*Task item*. Beginning with the first line below, please restate each line exactly, down to and including the line containing "clear images, videos, and safety".

Dataset entries:
::::::

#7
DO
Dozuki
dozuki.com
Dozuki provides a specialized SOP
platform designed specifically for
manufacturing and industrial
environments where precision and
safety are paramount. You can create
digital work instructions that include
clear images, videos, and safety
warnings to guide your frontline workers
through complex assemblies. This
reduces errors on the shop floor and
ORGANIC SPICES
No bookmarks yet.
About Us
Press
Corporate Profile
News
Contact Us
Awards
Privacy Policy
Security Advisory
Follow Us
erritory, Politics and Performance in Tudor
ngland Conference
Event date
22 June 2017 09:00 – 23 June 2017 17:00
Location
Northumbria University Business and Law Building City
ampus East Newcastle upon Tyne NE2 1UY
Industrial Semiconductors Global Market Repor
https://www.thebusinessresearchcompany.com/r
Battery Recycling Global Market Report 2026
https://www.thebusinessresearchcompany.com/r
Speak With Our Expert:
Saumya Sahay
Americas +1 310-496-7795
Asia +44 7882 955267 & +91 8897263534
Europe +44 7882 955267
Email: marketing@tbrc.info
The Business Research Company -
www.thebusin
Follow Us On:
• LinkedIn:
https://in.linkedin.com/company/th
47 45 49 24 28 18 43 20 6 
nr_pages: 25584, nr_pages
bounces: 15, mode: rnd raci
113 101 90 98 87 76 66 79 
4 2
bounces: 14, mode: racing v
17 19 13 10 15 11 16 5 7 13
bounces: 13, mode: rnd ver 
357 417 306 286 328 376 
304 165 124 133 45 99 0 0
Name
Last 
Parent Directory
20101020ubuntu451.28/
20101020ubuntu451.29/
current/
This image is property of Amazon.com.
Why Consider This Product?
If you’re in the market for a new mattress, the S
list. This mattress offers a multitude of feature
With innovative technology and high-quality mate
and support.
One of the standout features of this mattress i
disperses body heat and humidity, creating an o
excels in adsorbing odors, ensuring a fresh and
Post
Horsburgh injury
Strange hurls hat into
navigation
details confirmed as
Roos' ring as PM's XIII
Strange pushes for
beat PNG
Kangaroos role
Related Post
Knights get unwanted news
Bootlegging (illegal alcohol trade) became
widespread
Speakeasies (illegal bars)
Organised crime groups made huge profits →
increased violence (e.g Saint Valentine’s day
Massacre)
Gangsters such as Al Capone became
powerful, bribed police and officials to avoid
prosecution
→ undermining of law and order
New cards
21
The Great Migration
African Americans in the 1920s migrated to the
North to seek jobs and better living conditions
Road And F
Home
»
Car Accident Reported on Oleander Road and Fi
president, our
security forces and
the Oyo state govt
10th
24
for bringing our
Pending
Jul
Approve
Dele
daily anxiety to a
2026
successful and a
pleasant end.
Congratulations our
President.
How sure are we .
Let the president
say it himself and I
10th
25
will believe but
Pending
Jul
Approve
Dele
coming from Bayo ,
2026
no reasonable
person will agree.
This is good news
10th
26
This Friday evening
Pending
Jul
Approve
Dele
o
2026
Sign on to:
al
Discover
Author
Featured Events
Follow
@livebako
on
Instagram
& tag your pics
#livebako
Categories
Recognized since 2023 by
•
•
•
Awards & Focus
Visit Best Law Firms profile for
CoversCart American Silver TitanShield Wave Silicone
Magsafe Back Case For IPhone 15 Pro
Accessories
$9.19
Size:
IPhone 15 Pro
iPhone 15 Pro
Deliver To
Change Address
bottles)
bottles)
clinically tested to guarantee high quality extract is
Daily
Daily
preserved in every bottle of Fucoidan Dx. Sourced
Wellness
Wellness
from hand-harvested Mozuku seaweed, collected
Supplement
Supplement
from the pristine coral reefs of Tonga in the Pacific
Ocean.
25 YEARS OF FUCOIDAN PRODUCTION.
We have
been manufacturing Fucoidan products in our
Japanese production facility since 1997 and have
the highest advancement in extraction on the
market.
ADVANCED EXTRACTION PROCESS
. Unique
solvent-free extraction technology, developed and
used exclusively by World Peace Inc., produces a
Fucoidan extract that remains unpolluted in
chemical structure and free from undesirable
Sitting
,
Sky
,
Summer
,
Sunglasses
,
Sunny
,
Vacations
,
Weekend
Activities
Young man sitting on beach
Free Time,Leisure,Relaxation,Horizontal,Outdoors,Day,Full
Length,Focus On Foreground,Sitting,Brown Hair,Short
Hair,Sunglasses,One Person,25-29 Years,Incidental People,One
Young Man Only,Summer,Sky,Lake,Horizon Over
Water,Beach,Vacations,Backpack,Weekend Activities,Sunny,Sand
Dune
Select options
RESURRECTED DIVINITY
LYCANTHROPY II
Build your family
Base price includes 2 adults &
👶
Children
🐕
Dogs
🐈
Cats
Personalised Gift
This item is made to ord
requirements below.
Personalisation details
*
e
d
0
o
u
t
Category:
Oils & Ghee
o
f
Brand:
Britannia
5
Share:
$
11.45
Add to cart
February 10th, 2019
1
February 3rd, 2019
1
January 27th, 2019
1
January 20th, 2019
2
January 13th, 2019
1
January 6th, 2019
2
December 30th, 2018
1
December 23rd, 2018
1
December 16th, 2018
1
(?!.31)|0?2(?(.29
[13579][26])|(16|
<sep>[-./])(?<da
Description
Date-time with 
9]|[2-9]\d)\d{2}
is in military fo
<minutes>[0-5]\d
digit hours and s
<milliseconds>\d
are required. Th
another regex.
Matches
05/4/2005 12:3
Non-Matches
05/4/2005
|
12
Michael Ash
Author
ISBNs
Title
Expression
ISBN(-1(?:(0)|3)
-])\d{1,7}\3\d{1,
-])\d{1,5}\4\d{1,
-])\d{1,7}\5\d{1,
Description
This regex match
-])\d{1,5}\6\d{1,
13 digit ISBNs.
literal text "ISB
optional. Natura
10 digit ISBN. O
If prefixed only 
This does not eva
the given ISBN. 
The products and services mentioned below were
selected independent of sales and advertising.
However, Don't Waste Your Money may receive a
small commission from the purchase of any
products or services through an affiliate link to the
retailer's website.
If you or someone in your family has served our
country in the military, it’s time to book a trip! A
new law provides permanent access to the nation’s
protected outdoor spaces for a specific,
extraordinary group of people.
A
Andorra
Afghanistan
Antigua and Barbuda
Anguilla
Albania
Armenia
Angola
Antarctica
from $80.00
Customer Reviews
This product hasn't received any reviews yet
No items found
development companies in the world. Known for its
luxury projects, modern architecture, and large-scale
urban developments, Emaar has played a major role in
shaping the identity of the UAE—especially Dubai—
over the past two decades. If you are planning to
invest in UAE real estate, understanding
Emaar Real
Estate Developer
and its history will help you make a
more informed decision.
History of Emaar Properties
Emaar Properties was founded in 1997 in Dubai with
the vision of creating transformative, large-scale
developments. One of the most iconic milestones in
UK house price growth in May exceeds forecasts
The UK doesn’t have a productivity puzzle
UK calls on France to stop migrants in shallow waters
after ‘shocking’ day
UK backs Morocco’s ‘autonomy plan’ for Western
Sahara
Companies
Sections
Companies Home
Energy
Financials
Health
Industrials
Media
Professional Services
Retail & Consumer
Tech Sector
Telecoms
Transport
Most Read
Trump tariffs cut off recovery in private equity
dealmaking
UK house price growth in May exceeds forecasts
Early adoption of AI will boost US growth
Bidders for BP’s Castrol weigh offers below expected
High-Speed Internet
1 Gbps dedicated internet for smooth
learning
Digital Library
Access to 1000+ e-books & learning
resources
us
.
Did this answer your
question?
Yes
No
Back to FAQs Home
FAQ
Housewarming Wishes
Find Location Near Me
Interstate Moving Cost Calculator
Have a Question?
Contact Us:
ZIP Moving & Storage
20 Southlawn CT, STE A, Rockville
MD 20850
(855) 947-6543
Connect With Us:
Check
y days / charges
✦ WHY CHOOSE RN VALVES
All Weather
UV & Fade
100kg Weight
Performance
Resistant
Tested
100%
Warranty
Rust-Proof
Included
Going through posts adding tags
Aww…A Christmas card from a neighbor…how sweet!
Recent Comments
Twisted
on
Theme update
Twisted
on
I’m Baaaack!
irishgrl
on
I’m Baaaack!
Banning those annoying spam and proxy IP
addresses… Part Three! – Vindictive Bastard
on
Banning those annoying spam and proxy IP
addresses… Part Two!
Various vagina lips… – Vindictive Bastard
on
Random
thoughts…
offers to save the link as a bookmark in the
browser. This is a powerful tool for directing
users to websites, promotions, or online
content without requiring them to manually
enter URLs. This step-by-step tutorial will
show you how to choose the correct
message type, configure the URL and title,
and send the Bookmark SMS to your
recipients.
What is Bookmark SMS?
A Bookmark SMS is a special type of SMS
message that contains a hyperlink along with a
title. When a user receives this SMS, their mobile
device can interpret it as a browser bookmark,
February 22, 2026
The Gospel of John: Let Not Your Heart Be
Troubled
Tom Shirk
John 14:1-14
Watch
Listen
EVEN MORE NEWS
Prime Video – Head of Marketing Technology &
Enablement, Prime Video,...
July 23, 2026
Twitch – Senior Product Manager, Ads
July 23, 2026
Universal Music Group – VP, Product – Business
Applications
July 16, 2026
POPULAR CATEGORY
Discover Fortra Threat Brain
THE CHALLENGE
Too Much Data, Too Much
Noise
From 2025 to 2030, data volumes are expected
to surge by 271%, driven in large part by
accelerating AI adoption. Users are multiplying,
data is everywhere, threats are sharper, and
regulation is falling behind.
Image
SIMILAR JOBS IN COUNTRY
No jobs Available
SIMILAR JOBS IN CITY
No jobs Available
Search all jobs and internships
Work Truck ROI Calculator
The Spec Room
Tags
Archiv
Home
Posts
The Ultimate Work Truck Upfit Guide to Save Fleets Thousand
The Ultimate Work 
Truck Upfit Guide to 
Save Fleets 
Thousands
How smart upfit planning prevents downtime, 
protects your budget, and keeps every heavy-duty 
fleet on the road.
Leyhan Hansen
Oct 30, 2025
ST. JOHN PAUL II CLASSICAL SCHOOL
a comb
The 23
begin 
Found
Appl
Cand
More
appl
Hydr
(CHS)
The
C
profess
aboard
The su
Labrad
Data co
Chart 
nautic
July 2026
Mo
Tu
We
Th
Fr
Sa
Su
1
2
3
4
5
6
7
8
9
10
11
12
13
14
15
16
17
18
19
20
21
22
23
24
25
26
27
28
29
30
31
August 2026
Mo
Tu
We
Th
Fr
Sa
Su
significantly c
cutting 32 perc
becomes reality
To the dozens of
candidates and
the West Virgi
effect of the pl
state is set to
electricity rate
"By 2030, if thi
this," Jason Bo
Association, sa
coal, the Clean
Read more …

::::::

*Exercise solution*.
#7
DO
Dozuki
dozuki.com
Dozuki provides a specialized SOP
platform designed specifically for
manufacturing and industrial
environments where precision and
safety are paramount. You can create
digital work instructions that include
clear images, videos, and safety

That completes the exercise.